**Exercise data:**
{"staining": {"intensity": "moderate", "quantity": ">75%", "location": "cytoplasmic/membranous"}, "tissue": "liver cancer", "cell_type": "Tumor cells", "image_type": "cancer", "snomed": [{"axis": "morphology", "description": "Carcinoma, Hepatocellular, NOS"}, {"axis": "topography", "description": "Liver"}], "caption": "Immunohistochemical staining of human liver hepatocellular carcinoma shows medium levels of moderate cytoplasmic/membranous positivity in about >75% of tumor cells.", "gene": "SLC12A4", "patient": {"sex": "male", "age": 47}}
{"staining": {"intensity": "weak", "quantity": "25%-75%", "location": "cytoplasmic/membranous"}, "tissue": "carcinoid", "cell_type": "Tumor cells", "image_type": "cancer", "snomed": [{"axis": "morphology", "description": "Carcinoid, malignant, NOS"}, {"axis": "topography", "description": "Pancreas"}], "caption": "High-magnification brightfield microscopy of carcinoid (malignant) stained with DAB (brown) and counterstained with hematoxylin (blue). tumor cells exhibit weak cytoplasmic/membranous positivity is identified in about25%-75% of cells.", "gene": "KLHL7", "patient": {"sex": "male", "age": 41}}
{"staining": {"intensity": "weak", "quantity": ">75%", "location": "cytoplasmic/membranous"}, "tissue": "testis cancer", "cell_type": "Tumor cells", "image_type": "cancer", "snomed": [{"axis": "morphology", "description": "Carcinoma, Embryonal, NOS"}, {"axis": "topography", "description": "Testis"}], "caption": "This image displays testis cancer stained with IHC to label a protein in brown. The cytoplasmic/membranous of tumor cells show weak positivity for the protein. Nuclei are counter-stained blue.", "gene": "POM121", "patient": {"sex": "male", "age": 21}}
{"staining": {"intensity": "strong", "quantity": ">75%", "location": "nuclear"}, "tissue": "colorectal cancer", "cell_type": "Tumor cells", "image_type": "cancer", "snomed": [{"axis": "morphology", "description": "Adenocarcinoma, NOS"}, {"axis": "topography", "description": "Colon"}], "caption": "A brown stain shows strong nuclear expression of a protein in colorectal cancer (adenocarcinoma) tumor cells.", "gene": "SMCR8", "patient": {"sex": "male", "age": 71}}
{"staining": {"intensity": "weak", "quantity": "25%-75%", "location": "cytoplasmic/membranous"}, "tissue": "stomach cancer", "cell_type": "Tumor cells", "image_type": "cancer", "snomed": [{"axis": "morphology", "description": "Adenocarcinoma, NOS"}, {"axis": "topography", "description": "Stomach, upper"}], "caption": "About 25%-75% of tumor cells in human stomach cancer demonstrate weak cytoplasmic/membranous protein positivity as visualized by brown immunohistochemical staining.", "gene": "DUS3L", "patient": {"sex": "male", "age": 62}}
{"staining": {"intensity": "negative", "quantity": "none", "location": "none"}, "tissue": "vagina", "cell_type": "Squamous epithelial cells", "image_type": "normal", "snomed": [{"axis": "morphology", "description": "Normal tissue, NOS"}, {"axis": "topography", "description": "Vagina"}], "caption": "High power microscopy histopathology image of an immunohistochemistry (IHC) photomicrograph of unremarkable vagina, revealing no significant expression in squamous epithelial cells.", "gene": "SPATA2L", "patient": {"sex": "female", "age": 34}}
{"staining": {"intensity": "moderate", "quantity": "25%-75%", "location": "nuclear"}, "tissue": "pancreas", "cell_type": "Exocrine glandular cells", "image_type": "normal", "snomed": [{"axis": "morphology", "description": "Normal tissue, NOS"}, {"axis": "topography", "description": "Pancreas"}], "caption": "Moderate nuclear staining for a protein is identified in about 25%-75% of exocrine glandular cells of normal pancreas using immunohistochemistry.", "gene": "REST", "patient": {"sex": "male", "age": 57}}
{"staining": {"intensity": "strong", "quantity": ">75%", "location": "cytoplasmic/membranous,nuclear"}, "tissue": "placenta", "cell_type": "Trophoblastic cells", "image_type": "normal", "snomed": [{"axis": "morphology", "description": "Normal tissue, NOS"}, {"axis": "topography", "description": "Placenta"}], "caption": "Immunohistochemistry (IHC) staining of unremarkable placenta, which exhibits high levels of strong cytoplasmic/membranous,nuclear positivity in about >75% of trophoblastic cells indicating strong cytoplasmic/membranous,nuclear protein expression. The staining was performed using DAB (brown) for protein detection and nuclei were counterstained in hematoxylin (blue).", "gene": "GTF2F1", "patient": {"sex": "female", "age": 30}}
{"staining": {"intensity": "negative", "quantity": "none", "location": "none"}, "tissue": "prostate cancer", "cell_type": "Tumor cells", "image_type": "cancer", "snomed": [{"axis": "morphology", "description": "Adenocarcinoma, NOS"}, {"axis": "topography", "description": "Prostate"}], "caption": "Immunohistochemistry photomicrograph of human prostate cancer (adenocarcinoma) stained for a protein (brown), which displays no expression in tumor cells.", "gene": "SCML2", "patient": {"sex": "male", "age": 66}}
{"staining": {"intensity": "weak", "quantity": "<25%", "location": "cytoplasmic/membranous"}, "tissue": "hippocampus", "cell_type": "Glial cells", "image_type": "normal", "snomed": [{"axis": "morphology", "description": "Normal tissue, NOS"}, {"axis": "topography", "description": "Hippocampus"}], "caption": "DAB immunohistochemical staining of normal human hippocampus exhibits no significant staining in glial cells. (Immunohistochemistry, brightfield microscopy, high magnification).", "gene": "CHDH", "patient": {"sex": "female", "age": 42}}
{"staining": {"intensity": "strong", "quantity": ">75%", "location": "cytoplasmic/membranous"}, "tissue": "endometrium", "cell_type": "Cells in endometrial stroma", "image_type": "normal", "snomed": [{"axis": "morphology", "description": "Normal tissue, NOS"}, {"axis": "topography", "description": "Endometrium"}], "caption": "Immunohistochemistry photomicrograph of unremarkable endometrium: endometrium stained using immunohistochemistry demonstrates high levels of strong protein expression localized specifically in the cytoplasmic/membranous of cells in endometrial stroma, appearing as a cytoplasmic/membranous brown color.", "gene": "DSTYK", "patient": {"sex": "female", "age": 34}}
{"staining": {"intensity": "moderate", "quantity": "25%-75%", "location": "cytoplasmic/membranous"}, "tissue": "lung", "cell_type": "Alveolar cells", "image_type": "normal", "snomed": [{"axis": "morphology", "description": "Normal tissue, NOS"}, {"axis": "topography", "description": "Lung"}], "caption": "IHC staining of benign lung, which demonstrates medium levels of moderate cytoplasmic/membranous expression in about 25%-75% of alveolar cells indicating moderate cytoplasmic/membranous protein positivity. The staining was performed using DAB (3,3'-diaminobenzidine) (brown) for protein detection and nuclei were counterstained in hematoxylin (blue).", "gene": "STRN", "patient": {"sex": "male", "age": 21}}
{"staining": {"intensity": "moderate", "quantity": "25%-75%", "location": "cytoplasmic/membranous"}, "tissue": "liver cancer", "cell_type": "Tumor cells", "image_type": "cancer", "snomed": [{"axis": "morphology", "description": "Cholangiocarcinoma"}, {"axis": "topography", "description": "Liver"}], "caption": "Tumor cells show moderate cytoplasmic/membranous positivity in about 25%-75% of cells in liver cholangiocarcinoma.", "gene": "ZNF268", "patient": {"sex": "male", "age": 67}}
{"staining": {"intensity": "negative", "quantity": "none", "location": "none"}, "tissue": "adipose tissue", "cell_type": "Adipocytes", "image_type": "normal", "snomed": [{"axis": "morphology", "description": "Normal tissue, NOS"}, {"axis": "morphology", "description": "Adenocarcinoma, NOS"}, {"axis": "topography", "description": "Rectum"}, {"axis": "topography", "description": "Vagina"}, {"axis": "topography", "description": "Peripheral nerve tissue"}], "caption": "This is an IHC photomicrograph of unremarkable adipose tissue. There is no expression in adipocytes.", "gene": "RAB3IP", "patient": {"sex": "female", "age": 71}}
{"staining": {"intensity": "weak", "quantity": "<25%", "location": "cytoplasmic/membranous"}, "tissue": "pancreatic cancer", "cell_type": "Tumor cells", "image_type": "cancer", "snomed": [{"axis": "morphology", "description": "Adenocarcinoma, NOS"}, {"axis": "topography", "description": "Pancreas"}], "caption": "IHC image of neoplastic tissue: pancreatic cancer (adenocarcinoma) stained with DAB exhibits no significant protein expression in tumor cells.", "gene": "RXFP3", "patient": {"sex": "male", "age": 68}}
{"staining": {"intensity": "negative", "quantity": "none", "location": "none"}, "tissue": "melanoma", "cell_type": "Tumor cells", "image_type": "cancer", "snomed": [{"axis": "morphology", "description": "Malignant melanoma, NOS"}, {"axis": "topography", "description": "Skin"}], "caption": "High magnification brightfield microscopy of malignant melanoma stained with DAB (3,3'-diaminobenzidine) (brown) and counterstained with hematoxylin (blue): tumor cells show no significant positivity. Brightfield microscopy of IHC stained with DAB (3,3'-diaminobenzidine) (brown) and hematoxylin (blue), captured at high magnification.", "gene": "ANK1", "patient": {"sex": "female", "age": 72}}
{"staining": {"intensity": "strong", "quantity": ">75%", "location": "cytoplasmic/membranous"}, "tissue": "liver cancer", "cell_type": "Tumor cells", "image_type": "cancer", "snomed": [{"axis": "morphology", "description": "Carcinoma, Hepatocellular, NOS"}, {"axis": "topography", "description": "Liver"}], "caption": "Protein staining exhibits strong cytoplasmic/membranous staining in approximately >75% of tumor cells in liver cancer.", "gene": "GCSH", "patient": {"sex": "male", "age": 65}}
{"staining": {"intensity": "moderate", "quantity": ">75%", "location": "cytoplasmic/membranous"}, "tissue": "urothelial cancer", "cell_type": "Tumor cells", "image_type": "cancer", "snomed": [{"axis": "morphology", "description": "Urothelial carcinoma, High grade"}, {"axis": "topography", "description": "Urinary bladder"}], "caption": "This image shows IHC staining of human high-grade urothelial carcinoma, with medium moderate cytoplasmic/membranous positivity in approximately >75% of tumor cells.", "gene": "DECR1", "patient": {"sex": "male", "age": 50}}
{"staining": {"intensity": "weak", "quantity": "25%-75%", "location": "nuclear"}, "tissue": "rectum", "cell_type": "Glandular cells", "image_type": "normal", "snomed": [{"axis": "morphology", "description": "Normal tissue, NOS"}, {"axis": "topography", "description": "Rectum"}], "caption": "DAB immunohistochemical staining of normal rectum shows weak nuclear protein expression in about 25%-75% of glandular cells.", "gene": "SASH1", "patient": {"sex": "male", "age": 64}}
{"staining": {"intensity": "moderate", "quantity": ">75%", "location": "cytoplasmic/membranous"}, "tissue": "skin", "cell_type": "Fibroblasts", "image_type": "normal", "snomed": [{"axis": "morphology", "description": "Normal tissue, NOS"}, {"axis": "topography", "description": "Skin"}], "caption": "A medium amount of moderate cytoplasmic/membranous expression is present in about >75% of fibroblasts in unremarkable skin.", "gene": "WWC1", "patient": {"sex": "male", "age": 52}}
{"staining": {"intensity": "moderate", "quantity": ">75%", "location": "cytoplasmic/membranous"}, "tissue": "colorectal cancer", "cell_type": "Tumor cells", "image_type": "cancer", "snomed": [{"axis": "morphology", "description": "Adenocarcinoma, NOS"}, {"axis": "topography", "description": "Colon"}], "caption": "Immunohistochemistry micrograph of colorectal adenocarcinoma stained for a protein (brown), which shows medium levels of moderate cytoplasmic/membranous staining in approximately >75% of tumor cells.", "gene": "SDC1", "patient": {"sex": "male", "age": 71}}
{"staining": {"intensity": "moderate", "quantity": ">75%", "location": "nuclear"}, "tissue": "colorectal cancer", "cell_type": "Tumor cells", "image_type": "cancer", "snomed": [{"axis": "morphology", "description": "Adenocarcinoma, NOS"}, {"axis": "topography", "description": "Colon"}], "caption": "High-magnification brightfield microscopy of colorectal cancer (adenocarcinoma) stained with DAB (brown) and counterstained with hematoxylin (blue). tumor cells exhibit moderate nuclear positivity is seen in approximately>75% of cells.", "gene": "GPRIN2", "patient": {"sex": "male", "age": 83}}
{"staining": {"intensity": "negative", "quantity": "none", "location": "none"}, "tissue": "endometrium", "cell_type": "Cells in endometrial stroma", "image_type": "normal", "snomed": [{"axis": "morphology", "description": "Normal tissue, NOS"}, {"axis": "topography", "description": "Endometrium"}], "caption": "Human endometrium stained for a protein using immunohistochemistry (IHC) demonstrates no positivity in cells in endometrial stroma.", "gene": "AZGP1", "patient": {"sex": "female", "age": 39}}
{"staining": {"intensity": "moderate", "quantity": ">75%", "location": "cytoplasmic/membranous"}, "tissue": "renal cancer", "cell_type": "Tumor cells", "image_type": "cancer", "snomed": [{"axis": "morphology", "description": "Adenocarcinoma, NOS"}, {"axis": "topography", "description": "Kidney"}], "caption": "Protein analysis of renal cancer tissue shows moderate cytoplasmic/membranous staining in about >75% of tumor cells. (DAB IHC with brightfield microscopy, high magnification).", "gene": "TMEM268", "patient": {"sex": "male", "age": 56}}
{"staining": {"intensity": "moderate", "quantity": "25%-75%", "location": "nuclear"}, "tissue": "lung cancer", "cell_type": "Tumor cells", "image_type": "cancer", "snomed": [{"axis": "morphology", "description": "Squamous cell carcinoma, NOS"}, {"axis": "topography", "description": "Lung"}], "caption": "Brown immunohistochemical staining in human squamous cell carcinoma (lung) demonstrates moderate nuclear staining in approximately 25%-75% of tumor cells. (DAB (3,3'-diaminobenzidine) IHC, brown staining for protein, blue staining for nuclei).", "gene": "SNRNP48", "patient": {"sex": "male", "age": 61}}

**Requirement:** Tell how many lines of the records above contain "endometrial", replying with the number only.

**Response area:** 2